= Geraint Stanley Jones =

Welsh television executive

Geraint Stanley Jones (26 April 1936 – 15 August 2015) was a Welsh television executive. From 1981 to 1989, Jones was the Controller of BBC Wales, from which he oversaw the launch of S4C, the Welsh-language public-service television channel, in 1982. Jones also served as the chief executive of S4C from 1989 to 1994.

In 1960, Jones began his career in television broadcasting as a studio manager for BBC Wales. He was elevated to a television producer, before being appointed as head of programmes for BBC Wales in 1974. Jones managed the production of several notable television series during his tenure as BBC Wales' head of programmes, including Ryan and Ronnie, The Life and Times of David Lloyd George (1981), and Grand Slam. He supported Pobol y Cwm, the long-running Welsh language soap opera, which began airing in BBC Wales in October 1974 (and was transferred to S4C in 1982 upon that channel's creation). He also oversaw the launch of BBC Radio Cymru in 1977 and BBC Radio Wales in 1978.

In 1981, the Controller, or head, of BBC Wales, Owen Edwards, left his position at the BBC to shepherd the launch of S4C, a new Welsh language public-service television channel. Geraint Stanley Jones succeeded Edwards as the new Controller of BBC Wales in 1981. Jones helped to establish S4C, which commenced broadcasting on 1 November 1982, marking a significant expansion in Welsh language television programming.

Jones oversaw the creation of BBC Cardiff Singer of the World competition, which debuted in 1983, during his tenure as BBC Wales' controller.

Jones later served as the chief executive of S4C from 1989 to 1994. He was named a Commander of the Order of the British Empire (CBE) for his service to broadcasting, particularly in Welsh language television and radio, in 1993. He retired from S4C in 1994.

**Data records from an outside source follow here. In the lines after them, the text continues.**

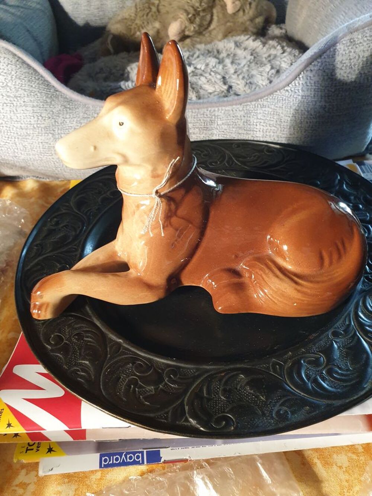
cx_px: 186
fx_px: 372
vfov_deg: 67.3
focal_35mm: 26
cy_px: 248
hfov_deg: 53.1
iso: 320
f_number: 2.4
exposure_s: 1/33
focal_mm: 4.3
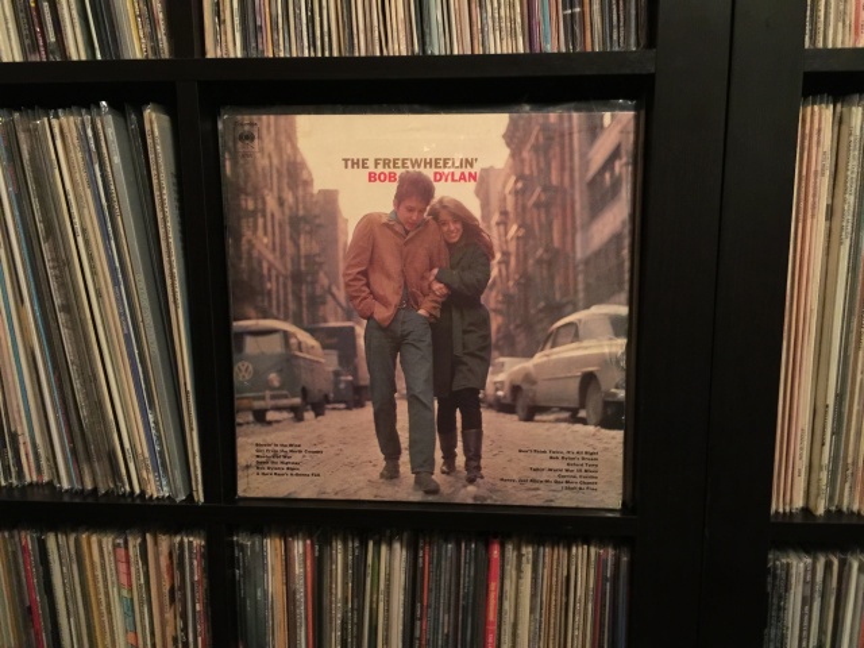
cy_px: 324
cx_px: 432
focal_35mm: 29
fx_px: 724
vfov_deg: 48.2
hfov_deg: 61.7
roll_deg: +0.6
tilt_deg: -10.8
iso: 125
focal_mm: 4.15
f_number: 2.2
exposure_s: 1/4
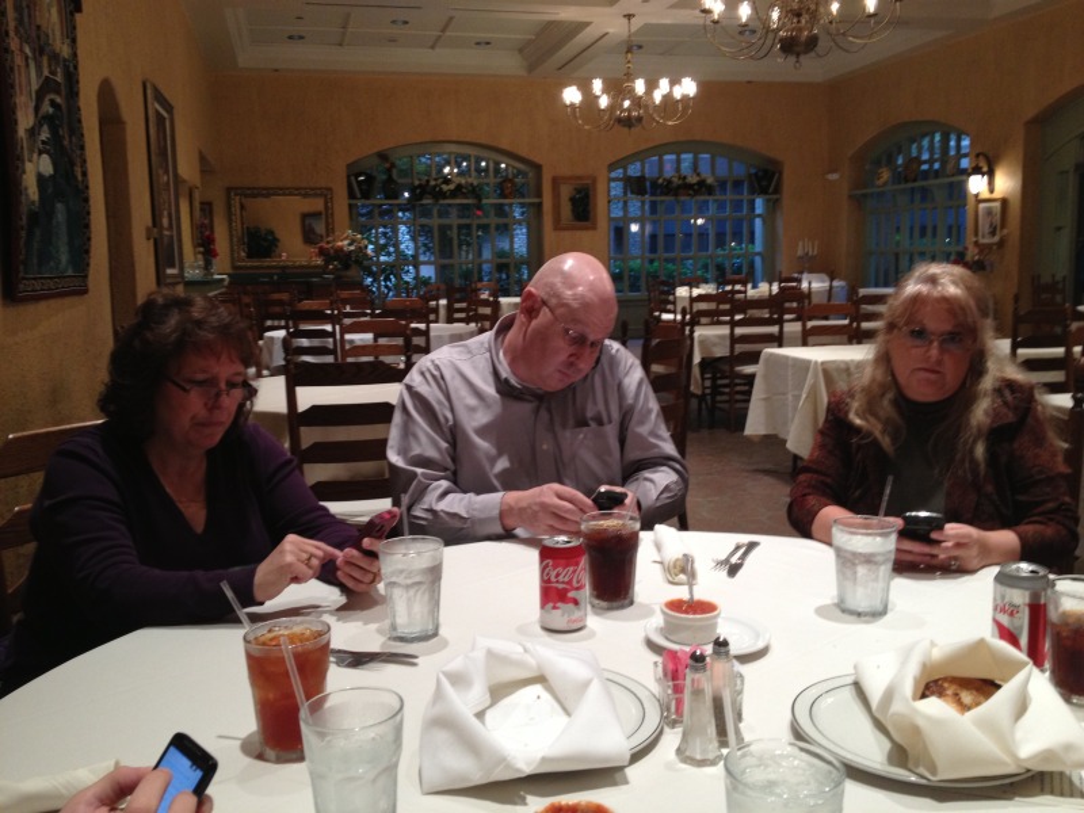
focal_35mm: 35
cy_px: 406
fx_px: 1096
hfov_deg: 52.6
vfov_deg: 40.7
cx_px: 542
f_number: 2.4
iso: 100
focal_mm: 4.28
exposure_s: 1/20
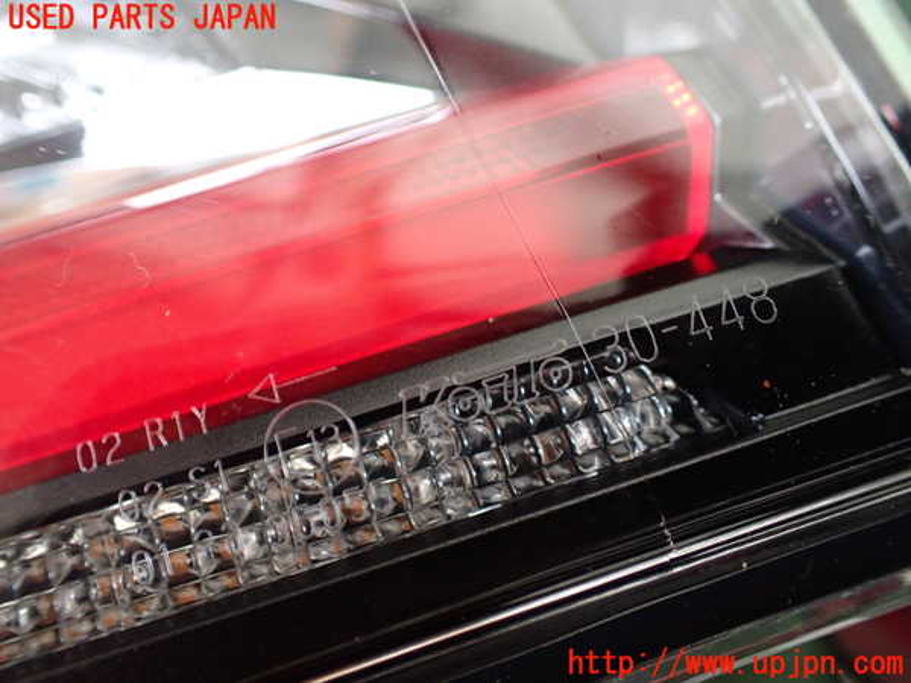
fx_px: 790
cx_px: 456
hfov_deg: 60.0
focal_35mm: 30
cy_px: 342
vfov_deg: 46.8
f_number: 2.3
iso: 800
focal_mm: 5.4
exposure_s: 1/125
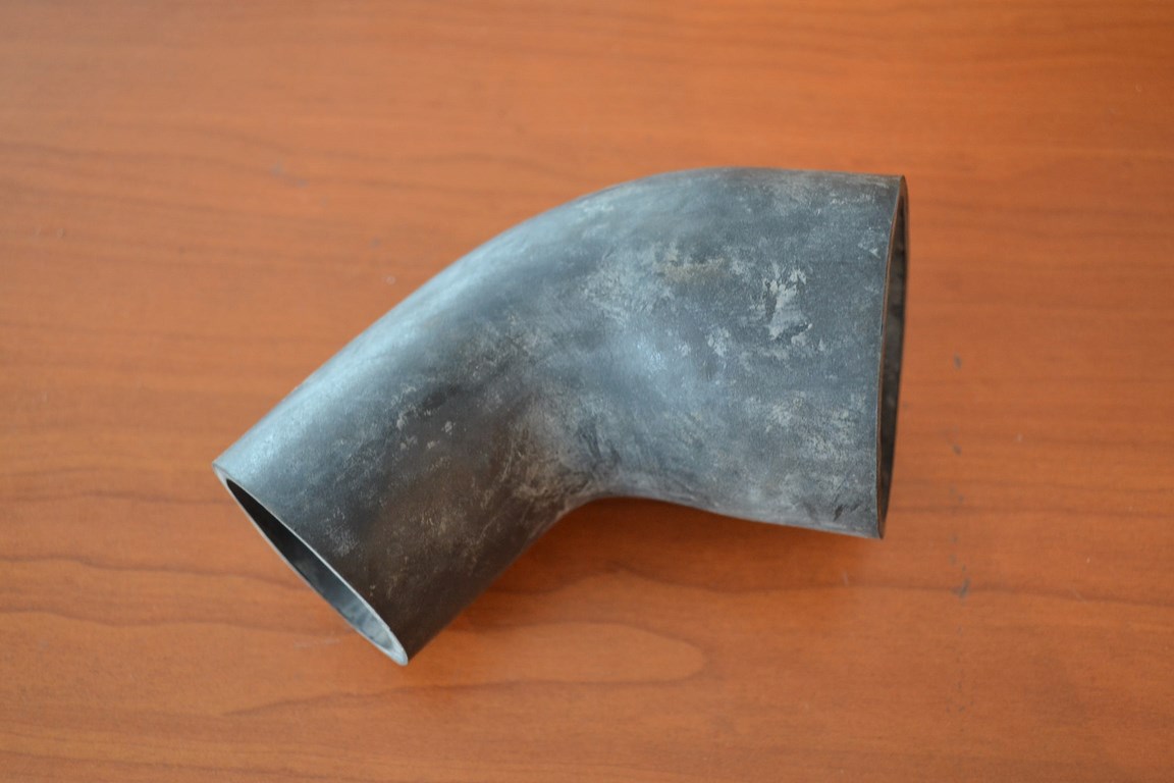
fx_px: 1272
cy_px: 392
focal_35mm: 39
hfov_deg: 49.6
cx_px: 587
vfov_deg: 34.2
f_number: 4.2
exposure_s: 1/15
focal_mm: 26
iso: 1000
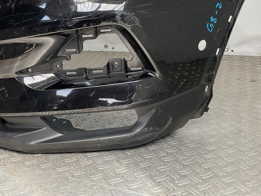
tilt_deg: -13.9
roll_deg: +4.4
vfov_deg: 31.1
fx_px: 347
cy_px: 55
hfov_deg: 39.7
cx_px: 54
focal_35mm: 46
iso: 16
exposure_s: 1/186
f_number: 1.8
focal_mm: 3
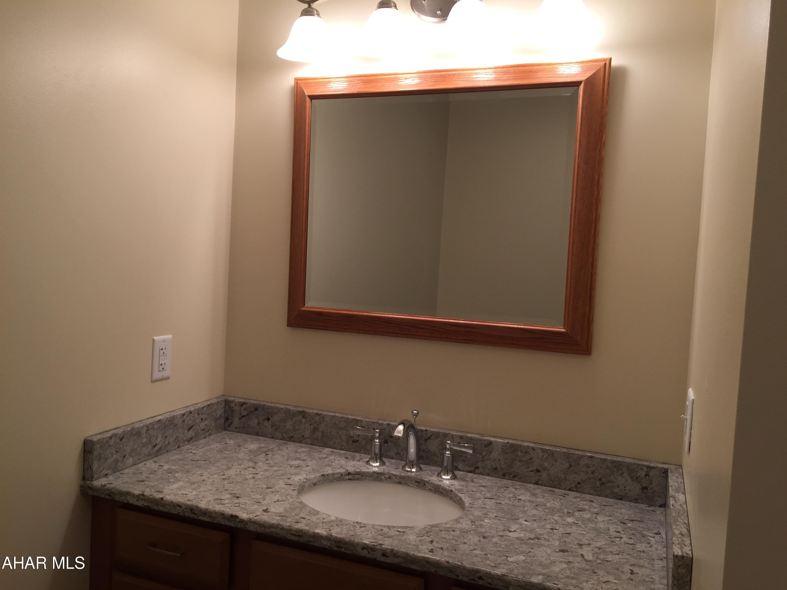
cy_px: 295
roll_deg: -4.2
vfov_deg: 48.2
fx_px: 659
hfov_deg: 61.7
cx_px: 394
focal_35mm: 29
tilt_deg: -3.7
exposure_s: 1/120
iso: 32
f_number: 2.2
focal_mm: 4.15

Additionally, Jones, a member of the Arts Council of Wales, served as the vice president of the Royal Welsh College of Music & Drama. He was also a member of the boards of directors for several organizations, including the Wales Millennium Centre, an arts centre in Cardiff, and the Welsh National Opera.

Geraint Stanley Jones died on 15 August 2015 at the age of 79.